How coding agents work - Agentic Engineering Patterns

Source

Summary

Simon Willison breaks down the exact mechanics of how coding agents (Claude Code, Codex, etc.) work under the hood: an LLM in a loop with a system prompt and callable tools. The piece demystifies the full stack from tokenisation and chat-templated prompts through tool calling, token caching optimisation, and reasoning/thinking modes.

Key Insight

  • A coding agent is just a harness around an LLM: system prompt + tools + a loop. The fundamental mechanics are surprisingly simple — a basic tool loop can be built in a few dozen lines of code on top of an LLM API.
  • Tool calling works by injecting tool definitions into the system prompt, parsing structured function calls from the model’s response (often via regex), executing them, and feeding results back as a new message.
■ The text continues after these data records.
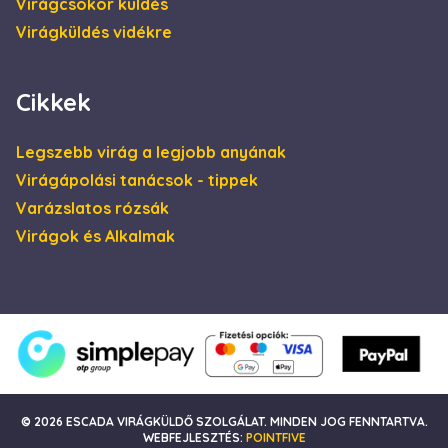
Virágcsokor küldés
minden olyan
reklámról,
Virágküldés vidékre
amelyet a
végfelhasználó
láthatott, mielőtt
meglátogatta az
említett
Cikkek
weboldalt.
Legszebb virág a legjobb anyának
Virágápolási tanácsok - tippek
Varázslatos rózsák
Virágok és Alkalmak
© 2026 ESCADA VIRÁGKÜLDŐ SZOLGÁLAT. MINDEN JOG FENNTARTVA.
WEBFEJLESZTÉS:
POINTFIVE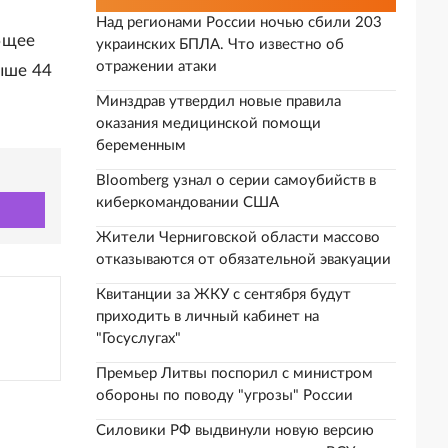
Над регионами России ночью сбили 203
бщее
украинских БПЛА. Что известно об
отражении атаки
ыше 44
Минздрав утвердил новые правила
оказания медицинской помощи
беременным
Bloomberg узнал о серии самоубийств в
киберкомандовании США
Жители Черниговской области массово
отказываются от обязательной эвакуации
Квитанции за ЖКУ с сентября будут
приходить в личный кабинет на
"Госуслугах"
Премьер Литвы поспорил с министром
обороны по поводу "угрозы" России
Силовики РФ выдвинули новую версию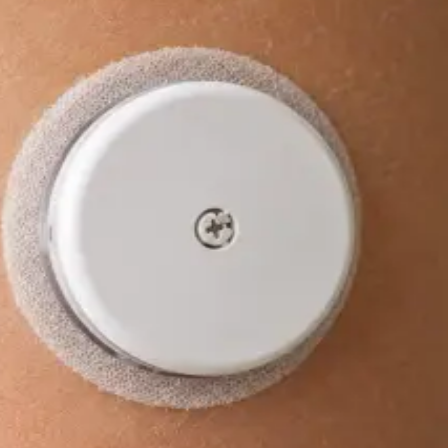
čas
s
Rezervovat konzultaci
Praktické
Dětský lékař
Nemocné dítě a čekání na termín? Lékař registrovaný v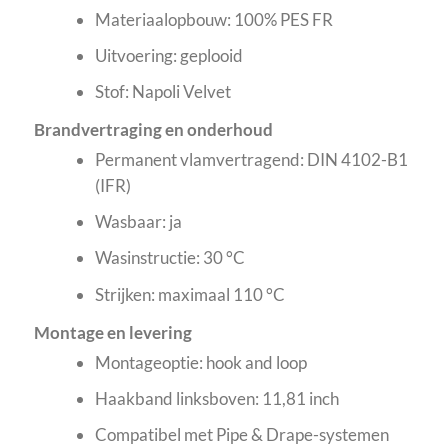
Materiaalopbouw: 100% PES FR
Uitvoering: geplooid
Stof: Napoli Velvet
Brandvertraging en onderhoud
Permanent vlamvertragend: DIN 4102-B1
(IFR)
Wasbaar: ja
Wasinstructie: 30 °C
Strijken: maximaal 110 °C
Montage en levering
Montageoptie: hook and loop
Haakband linksboven: 11,81 inch
Compatibel met Pipe & Drape-systemen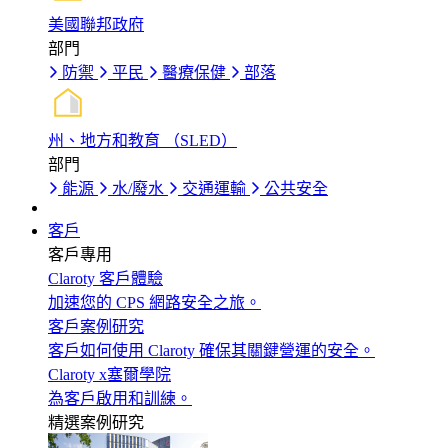
美國聯邦政府
部門
防禦
平民
醫療保健
部落
州、地方和教育 （SLED）
部門
能源
水/廢水
交通運輸
公共安全
客戶
客戶專用
Claroty 客戶體驗
加速您的 CPS 網路安全之旅。
客戶案例研究
客戶如何使用 Claroty 確保其關鍵營運的安全。
Claroty x塞爾學院
為客戶啟用和訓練。
精選案例研究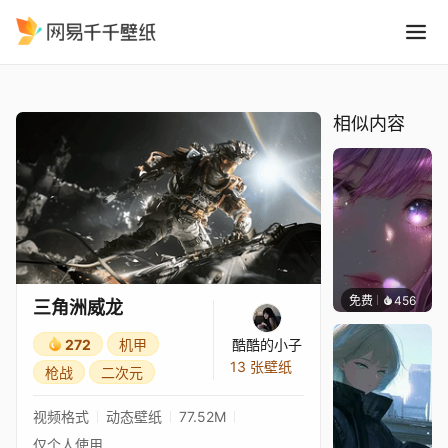
三角洲威龙
精选
三角洲威龙
相似内容
免费
456
辰东壁
三角洲威龙
272
机甲
酷酷的小子
13 张壁纸
枪战
二次元
视频格式
动态壁纸
77.52M
仅个人使用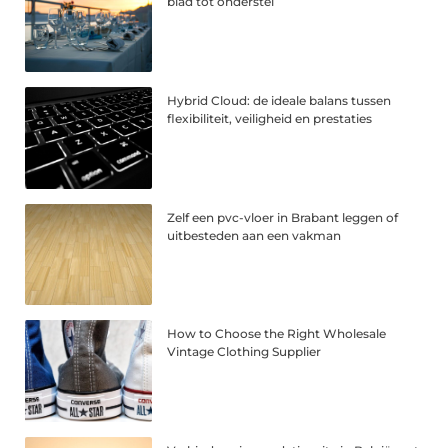
blad tot onderstel
Hybrid Cloud: de ideale balans tussen
flexibiliteit, veiligheid en prestaties
Zelf een pvc-vloer in Brabant leggen of
uitbesteden aan een vakman
How to Choose the Right Wholesale
Vintage Clothing Supplier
Most coding agents define 12+ tools; the most powerful are Bash() and Python() for arbitrary code execution.
  • Token caching is a critical cost optimisation: agents are deliberately designed to avoid modifying earlier conversation content so that the provider’s cached input token rate applies. This is an architectural constraint that shapes how agents manage state.
  • Conversations are stateless replays — the entire conversation is replayed on every turn, which means costs grow with conversation length. Understanding this explains why long agent sessions get expensive and why context window size matters.
  • Reasoning/thinking (introduced as a major advance in 2025) lets models spend extra tokens “thinking out loud” before responding. This is especially useful for debugging because it lets the model trace complex code paths and follow function calls back to the source of issues.
  • The system prompt is the invisible control layer — often hundreds of lines long. Willison links to the OpenAI Codex system prompt as a concrete example of what these look like.
  • Vision LLMs process images as tokens in the same pipeline as text (not via separate OCR/image analysis) — a common misconception worth correcting.